§ Material provided:
------------------------
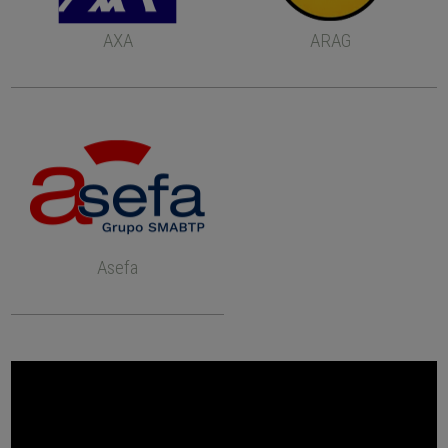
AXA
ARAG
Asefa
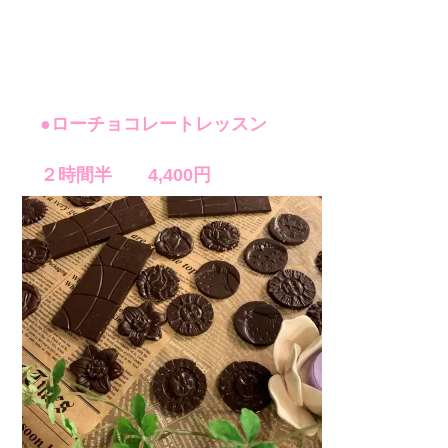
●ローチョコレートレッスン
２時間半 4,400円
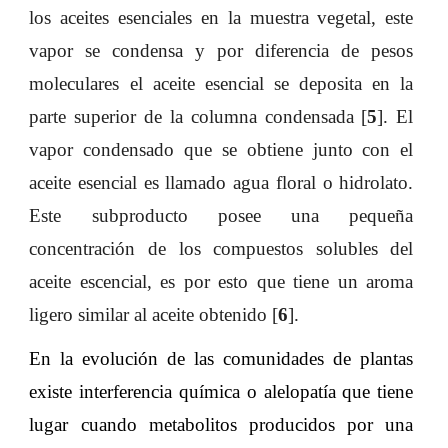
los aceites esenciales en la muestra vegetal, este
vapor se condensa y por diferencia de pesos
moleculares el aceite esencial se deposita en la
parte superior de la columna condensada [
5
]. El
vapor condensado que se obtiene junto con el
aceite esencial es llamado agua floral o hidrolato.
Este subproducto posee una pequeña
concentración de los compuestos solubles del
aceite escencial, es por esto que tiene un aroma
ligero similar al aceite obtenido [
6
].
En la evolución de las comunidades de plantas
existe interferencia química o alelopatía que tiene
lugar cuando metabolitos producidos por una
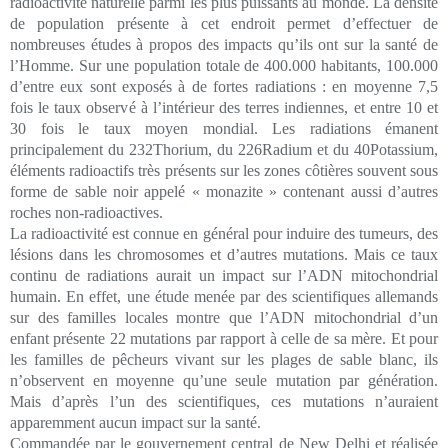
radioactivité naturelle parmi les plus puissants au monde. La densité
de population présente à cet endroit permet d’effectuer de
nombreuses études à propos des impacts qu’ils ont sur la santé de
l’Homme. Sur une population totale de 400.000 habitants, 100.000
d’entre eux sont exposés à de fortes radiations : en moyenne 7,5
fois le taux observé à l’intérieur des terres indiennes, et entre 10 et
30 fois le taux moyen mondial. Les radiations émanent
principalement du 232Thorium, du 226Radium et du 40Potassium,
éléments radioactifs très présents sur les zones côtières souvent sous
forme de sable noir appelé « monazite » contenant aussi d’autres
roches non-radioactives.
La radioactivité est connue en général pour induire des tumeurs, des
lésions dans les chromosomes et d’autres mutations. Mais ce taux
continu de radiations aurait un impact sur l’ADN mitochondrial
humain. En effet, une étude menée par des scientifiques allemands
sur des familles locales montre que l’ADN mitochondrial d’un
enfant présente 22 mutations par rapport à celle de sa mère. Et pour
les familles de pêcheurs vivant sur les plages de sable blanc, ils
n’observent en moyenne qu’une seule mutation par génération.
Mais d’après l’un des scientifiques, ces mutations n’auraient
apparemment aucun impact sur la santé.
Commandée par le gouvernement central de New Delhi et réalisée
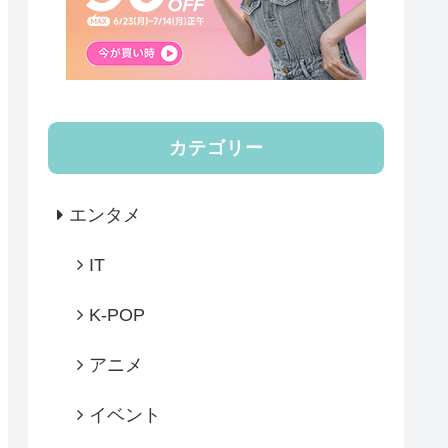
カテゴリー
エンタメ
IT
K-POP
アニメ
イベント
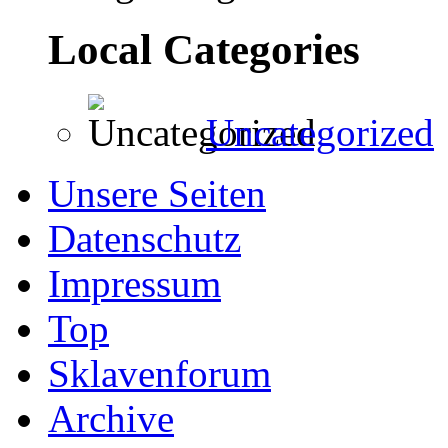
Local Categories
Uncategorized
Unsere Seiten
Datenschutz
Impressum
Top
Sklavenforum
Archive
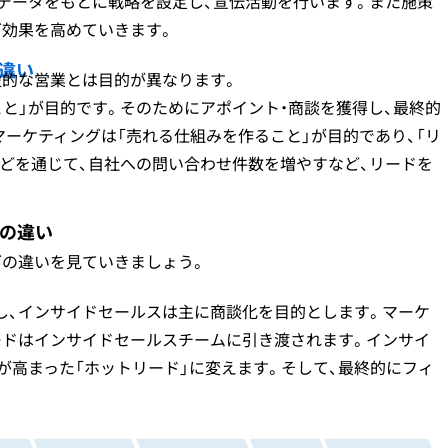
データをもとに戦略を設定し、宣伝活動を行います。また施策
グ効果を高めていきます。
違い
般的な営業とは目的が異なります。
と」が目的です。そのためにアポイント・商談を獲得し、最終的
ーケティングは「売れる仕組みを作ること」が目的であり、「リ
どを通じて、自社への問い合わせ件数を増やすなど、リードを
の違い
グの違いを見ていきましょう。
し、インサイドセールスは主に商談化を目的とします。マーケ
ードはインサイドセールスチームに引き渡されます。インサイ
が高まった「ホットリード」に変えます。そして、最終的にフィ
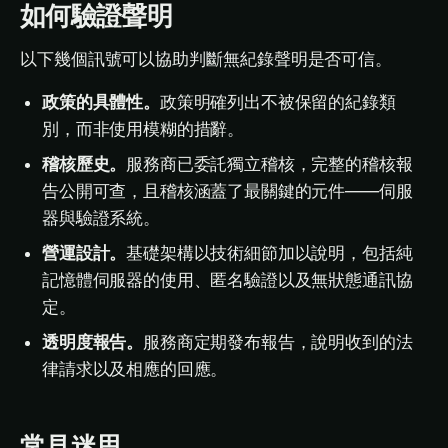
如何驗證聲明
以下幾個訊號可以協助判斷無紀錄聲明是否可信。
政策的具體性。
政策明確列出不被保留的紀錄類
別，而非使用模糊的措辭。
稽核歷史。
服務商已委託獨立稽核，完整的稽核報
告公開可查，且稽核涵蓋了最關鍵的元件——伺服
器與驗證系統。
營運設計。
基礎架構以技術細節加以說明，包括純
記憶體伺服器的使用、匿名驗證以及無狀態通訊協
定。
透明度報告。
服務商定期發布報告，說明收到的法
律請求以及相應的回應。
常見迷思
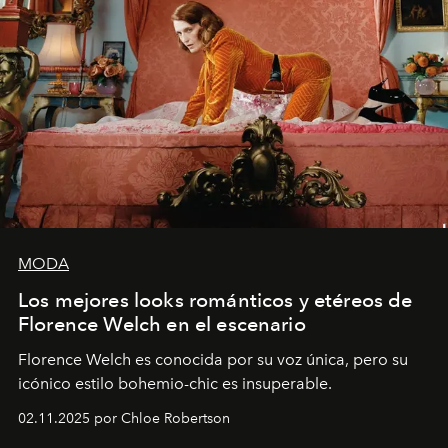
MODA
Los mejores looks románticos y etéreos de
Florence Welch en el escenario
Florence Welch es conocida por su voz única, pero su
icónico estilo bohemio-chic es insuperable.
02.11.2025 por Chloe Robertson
------------------------
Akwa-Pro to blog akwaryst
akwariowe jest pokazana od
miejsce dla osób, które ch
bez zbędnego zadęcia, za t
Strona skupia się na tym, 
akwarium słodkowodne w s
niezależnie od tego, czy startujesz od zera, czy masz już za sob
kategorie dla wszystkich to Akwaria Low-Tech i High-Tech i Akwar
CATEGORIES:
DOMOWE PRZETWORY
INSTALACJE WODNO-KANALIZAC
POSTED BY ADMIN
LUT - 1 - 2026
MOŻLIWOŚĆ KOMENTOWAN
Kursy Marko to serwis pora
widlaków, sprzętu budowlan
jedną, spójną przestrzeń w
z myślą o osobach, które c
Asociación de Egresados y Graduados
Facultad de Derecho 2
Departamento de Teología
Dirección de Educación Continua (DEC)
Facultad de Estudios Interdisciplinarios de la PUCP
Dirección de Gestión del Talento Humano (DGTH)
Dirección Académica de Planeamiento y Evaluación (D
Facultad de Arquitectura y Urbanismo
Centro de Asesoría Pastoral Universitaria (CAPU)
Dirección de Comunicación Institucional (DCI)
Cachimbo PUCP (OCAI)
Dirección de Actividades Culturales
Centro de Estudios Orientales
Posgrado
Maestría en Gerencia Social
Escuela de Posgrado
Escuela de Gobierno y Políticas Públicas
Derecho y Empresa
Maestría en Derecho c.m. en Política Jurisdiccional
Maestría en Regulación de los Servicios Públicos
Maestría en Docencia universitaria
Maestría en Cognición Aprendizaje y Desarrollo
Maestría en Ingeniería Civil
------------------------
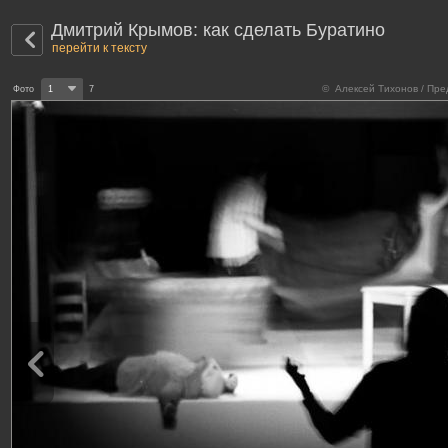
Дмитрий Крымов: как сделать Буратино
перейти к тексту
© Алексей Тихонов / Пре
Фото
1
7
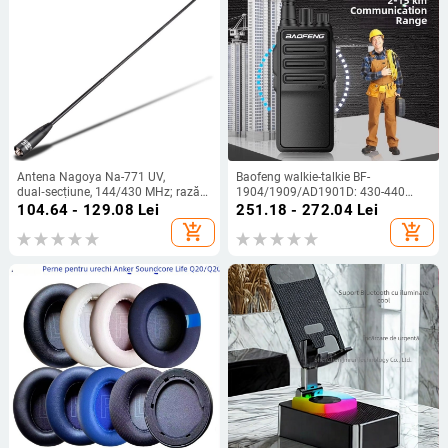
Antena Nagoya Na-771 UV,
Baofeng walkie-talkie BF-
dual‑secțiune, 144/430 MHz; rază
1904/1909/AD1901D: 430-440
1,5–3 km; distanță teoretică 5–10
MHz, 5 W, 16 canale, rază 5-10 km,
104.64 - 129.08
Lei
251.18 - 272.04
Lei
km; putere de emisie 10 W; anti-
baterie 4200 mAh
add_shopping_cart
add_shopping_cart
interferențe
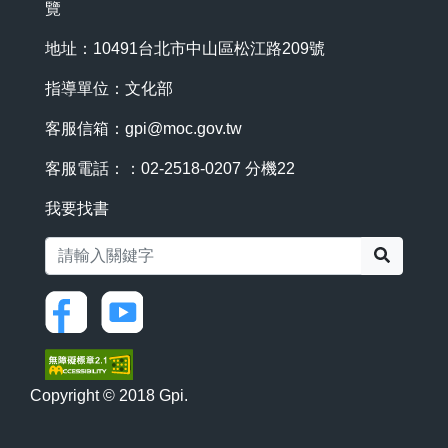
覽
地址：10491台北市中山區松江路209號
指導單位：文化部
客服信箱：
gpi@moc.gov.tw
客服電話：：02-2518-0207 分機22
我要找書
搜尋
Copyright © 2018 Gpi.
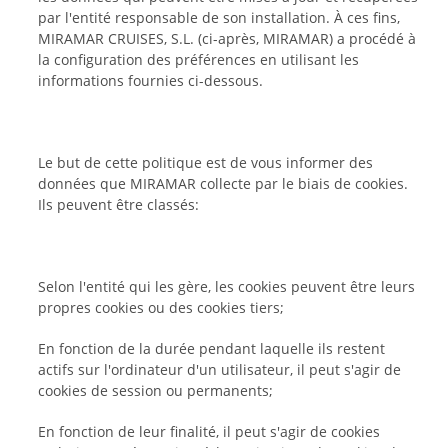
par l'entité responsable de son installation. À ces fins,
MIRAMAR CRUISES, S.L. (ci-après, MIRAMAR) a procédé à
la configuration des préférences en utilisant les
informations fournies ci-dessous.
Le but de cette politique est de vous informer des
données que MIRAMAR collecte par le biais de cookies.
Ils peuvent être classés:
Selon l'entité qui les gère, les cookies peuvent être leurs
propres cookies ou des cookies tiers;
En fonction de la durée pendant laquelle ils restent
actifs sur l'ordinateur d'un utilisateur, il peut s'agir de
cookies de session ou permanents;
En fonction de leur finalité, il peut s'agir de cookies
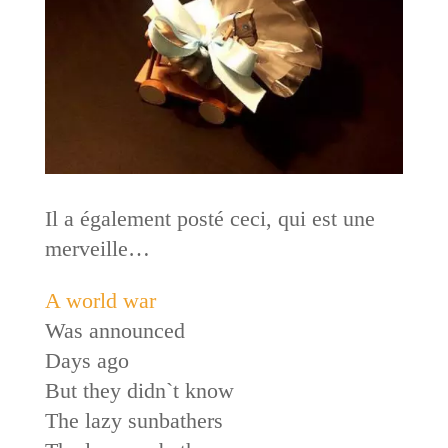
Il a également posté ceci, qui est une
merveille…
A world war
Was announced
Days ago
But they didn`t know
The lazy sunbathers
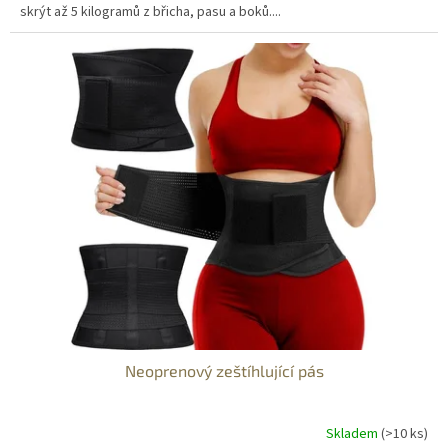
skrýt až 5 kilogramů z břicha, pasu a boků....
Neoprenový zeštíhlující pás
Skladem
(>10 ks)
------------------------
Report how many lines above hold "Welch", number only.

2